▶ **What this task involves**
Write out exactly, please, every line from the beginning of the entries to the line holding "housewarmings, new parents—or just", and no pictures.

▶ **Records excerpted from a collection**
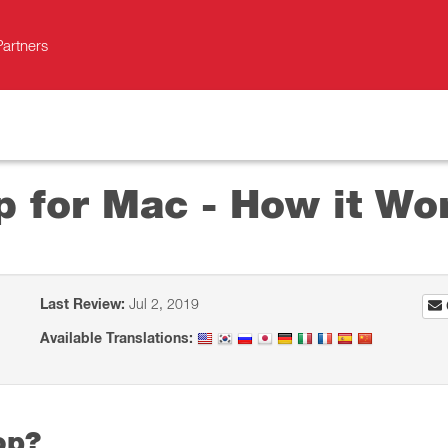
Partners
p for Mac - How it Wo
Last Review:
Jul 2, 2019
Available Translations:
op?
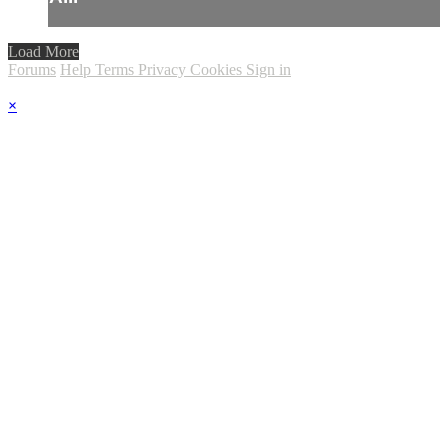
Load More
Forums
Help
Terms
Privacy
Cookies
Sign in
×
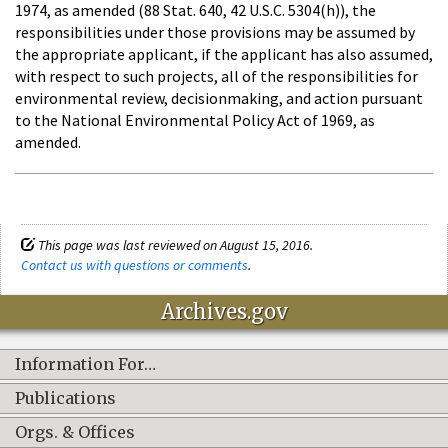
1974, as amended (88 Stat. 640, 42 U.S.C. 5304(h)), the
responsibilities under those provisions may be assumed by
the appropriate applicant, if the applicant has also assumed,
with respect to such projects, all of the responsibilities for
environmental review, decisionmaking, and action pursuant
to the National Environmental Policy Act of 1969, as
amended.
This page was last reviewed on August 15, 2016.
Contact us with questions or comments
.
Archives.gov
Information For…
Publications
Orgs. & Offices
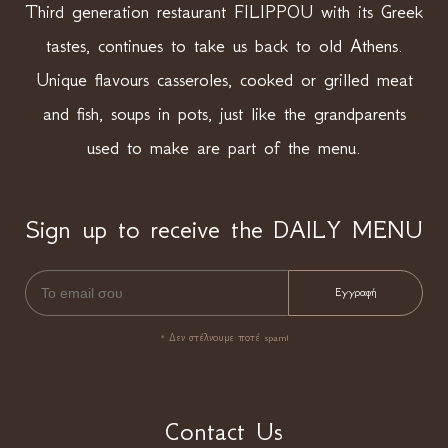
Third generation restaurant FILIPPOU with its Greek
tastes, continues to take us back to old Athens.
Unique flavours casseroles, cooked or grilled meat
and fish, soups in pots, just like the grandparents
used to make are part of the menu.
Sign up to receive the DAILY MENU
* Δεν στέλνουμε ποτέ spam!
Contact Us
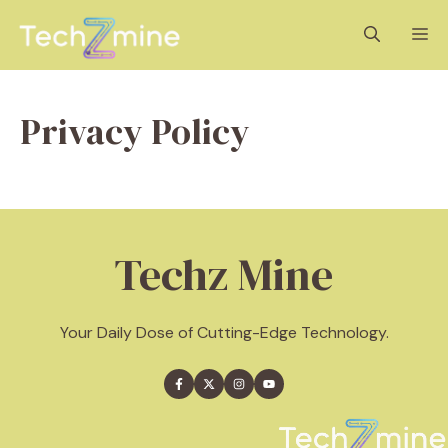
Skip
M
to
content
Privacy Policy
Techz Mine
Your Daily Dose of Cutting-Edge Technology.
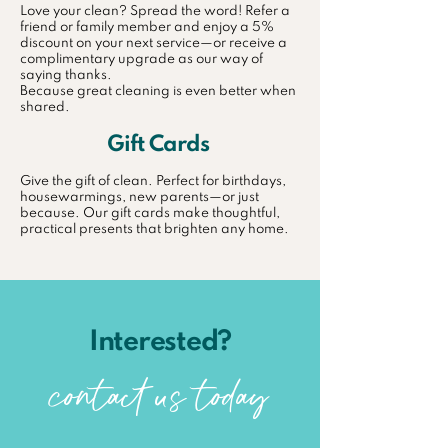
Love your clean? Spread the word! Refer a
friend or family member and enjoy a 5%
discount on your next service—or receive a
complimentary upgrade as our way of
saying thanks.
Because great cleaning is even better when
shared.
Gift Cards
Give the gift of clean. Perfect for birthdays,
housewarmings, new parents—or just
because. Our gift cards make thoughtful,
practical presents that brighten any home.
Interested?
contact us today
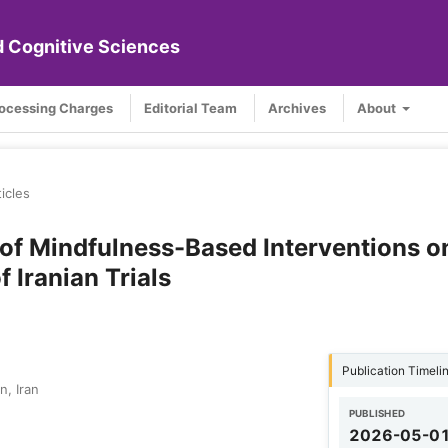
nd Cognitive Sciences
rocessing Charges
Editorial Team
Archives
About
ticles
 of Mindfulness-Based Interventions o
 Iranian Trials
Publication Timeli
n, Iran
PUBLISHED
2026-05-0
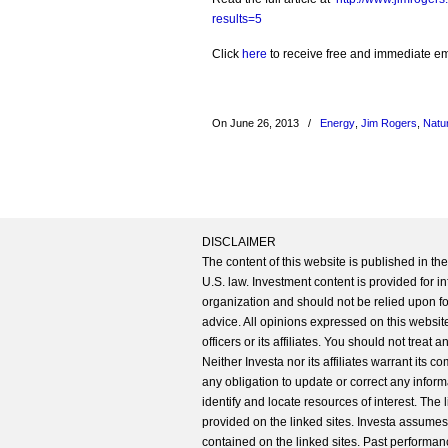
results=5
Click
here
to receive free and immediate emai
On June 26, 2013
/
Energy
,
Jim Rogers
,
Natu
DISCLAIMER
The content of this website is published in t
U.S. law. Investment content is provided for in
organization and should not be relied upon for
advice. All opinions expressed on this website
officers or its affiliates. You should not treat
Neither Investa nor its affiliates warrant its 
any obligation to update or correct any inform
identify and locate resources of interest. The
provided on the linked sites. Investa assumes n
contained on the linked sites. Past performanc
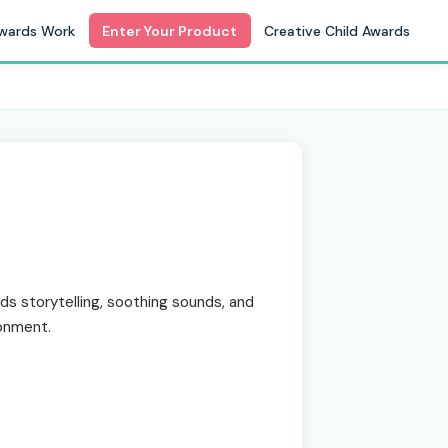
wards Work
Enter Your Product
Creative Child Awards
s storytelling, soothing sounds, and
ronment.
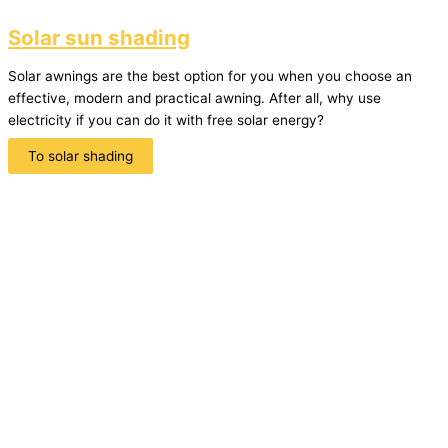
Solar sun shading
Solar awnings are the best option for you when you choose an
effective, modern and practical awning. After all, why use
electricity if you can do it with free solar energy?
To solar shading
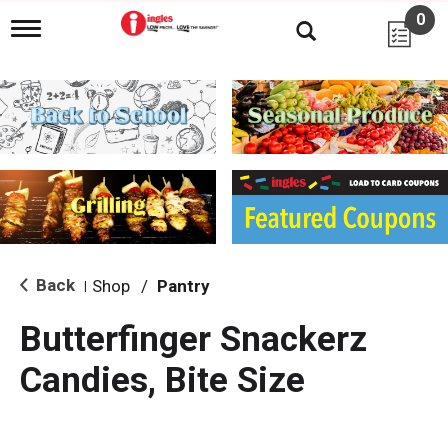
0
T
o
g
g
l
e
n
a
v
i
g
a
t
i
Back
Shop
/
Pantry
|
o
n
Butterfinger Snackerz
Candies, Bite Size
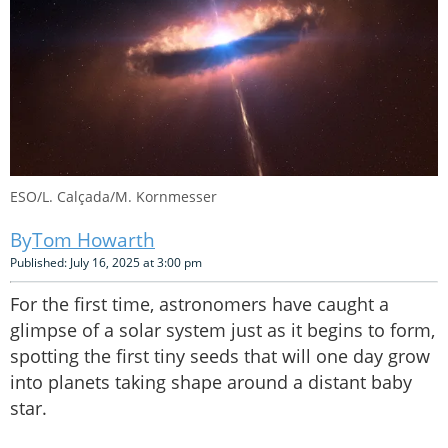
ESO/L. Calçada/M. Kornmesser
Tom Howarth
Published: July 16, 2025 at 3:00 pm
For the first time, astronomers have caught a
glimpse of a solar system just as it begins to form,
spotting the first tiny seeds that will one day grow
into planets taking shape around a distant baby
star.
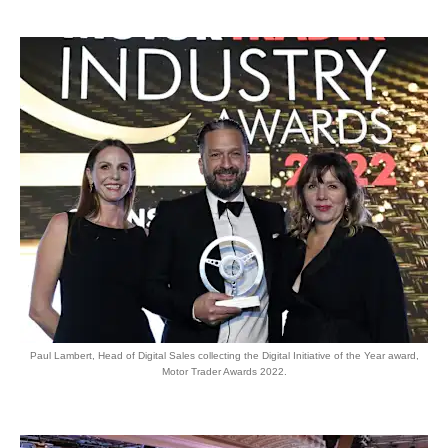
Paul Lambert, Head of Digital Sales collecting the Digital Initiative of the Year award,
Motor Trader Awards 2022.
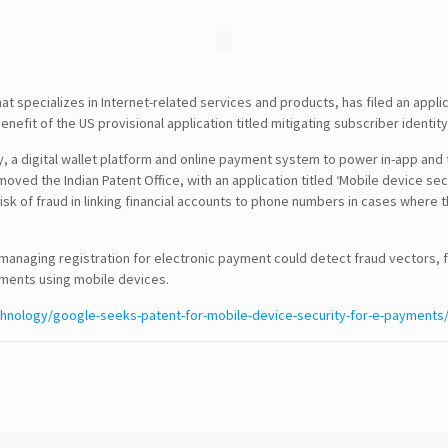
specializes in Internet-related services and products, has filed an applica
nefit of the US provisional application titled mitigating subscriber identit
ay, a digital wallet platform and online payment system to power in-app and
SEARCH
ed the Indian Patent Office, with an application titled ‘Mobile device sec
sk of fraud in linking financial accounts to phone numbers in cases where th
CONTACT DETAILS
managing registration for electronic payment could detect fraud vectors, f
yments using mobile devices.
USA Office :
chnology/google-seeks-patent-for-mobile-device-security-for-e-payments
12817, Frontier Lane
Woodbridge, Virginia
USA 22192
Email : info@theipcrew.com
Contact : +91-998-809-1807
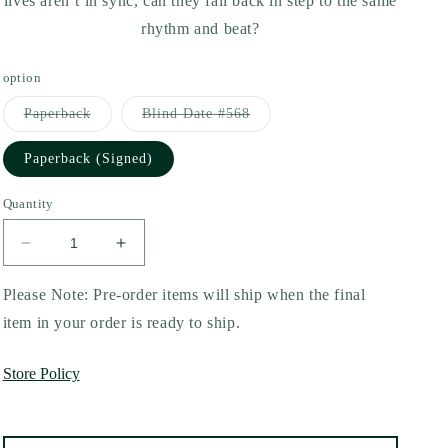
lives aren’t in sync, can they fall back in step to the same
rhythm and beat?
option
Variant
Variant
Paperback
Blind Date #568
sold
sold
out
out
or
or
Paperback (Signed)
unavailable
unavailable
Quantity
Decrease
Increase
quantity
quantity
for
for
Please Note: Pre-order items will ship when the final
The
The
item in your order is ready to ship.
Love
Love
Lyric
Lyric
Store Policy
by
by
Kristina
Kristina
Forest
Forest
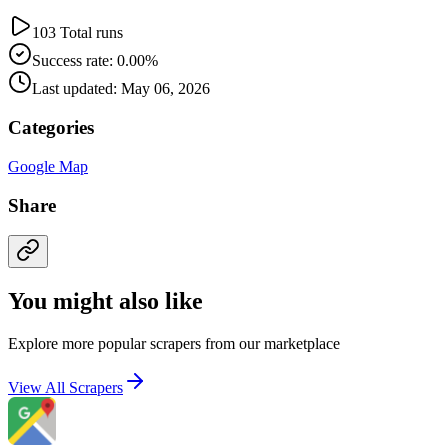
103 Total runs
Success rate: 0.00%
Last updated: May 06, 2026
Categories
Google Map
Share
You might also like
Explore more popular scrapers from our marketplace
View All Scrapers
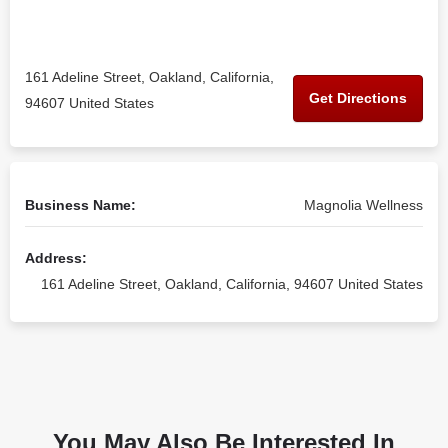
161 Adeline Street, Oakland, California,
Get Directions
94607 United States
Business Name:
Magnolia Wellness
Address:
161 Adeline Street, Oakland, California, 94607 United States
You May Also Be Interested In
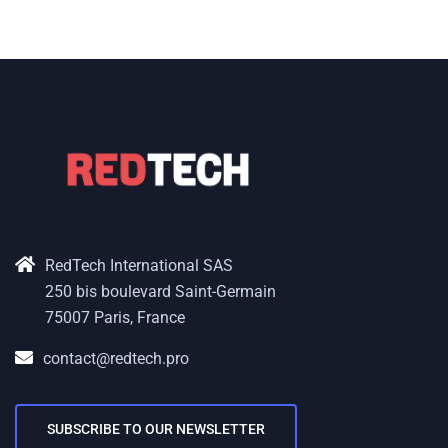
RedTech International SAS
250 bis boulevard Saint-Germain
75007 Paris, France
contact@redtech.pro
SUBSCRIBE TO OUR NEWSLETTER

▶ **Answer section**
Partners
p for Mac - How it Wo
Last Review:
Jul 2, 2019
Available Translations:
op?
Load More
Forums
Help
Terms
Privacy
Cookies
Sign in
×
1974, as amended (88 Stat. 640, 42 U.S.C. 5304(h)), the
responsibilities under those provisions may be assumed by
the appropriate applicant, if the applicant has also assumed,
with respect to such projects, all of the responsibilities for
environmental review, decisionmaking, and action pursuant
to the National Environmental Policy Act of 1969, as
amended.
This page was last reviewed on August 15, 2016.
Contact us with questions or comments
.
Archives.gov
Information For…
Publications
Orgs. & Offices
Third generation restaurant FILIPPOU with its Greek
tastes, continues to take us back to old Athens.
Unique flavours casseroles, cooked or grilled meat
and fish, soups in pots, just like the grandparents
used to make are part of the menu.
Sign up to receive the DAILY MENU
* Δεν στέλνουμε ποτέ spam!
Contact Us
Skip
M
to
content
Privacy Policy
Techz Mine
Your Daily Dose of Cutting-Edge Technology.
Love your clean? Spread the word! Refer a
friend or family member and enjoy a 5%
discount on your next service—or receive a
complimentary upgrade as our way of
saying thanks.
Because great cleaning is even better when
shared.
Gift Cards
Give the gift of clean. Perfect for birthdays,
housewarmings, new parents—or just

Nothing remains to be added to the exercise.